▸ WHAT THE EXERCISE ASKS
From the first line of the records below through the line with "height:22px; background:#fef9c3; border-top:1px", output each line exactly; skip the pictures.

Records excerpted from a collection:
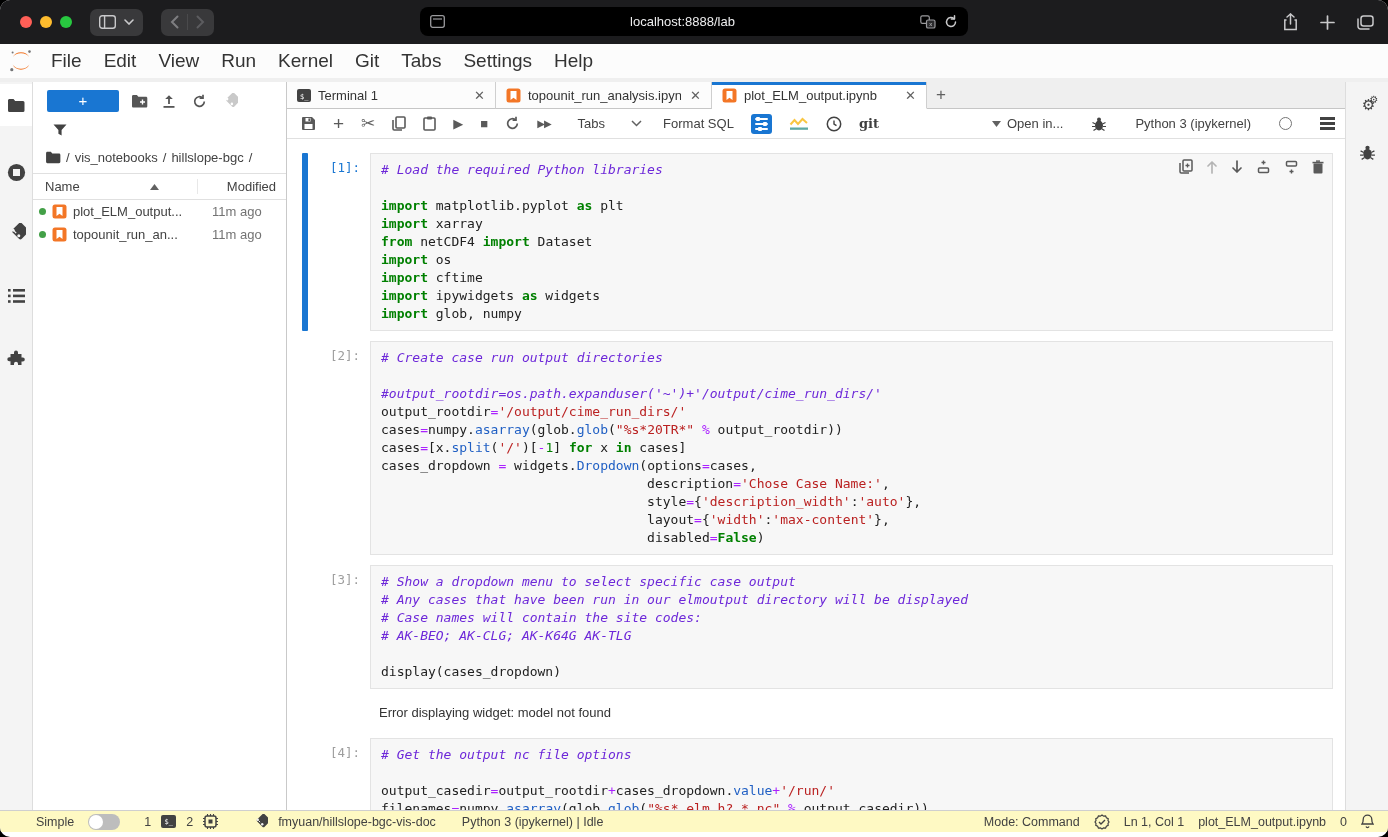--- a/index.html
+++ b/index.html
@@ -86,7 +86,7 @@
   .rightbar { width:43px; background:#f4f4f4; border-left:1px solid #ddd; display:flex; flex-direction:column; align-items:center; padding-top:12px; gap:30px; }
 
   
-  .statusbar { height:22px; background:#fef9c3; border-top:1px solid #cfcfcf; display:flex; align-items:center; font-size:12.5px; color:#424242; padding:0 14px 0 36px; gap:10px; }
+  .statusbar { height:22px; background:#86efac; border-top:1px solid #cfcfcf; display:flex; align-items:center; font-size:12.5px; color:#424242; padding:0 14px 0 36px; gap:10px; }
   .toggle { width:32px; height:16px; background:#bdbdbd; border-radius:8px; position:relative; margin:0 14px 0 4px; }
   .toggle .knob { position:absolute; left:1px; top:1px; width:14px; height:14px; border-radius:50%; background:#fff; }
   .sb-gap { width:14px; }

▸ TASK SOLUTION
--- a/index.html
+++ b/index.html
@@ -86,7 +86,7 @@
   .rightbar { width:43px; background:#f4f4f4; border-left:1px solid #ddd; display:flex; flex-direction:column; align-items:center; padding-top:12px; gap:30px; }
 
   
-  .statusbar { height:22px; background:#fef9c3; border-top:1px solid #cfcfcf; display:flex; align-items:center; font-size:12.5px; color:#424242; padding:0 14px 0 36px; gap:10px; }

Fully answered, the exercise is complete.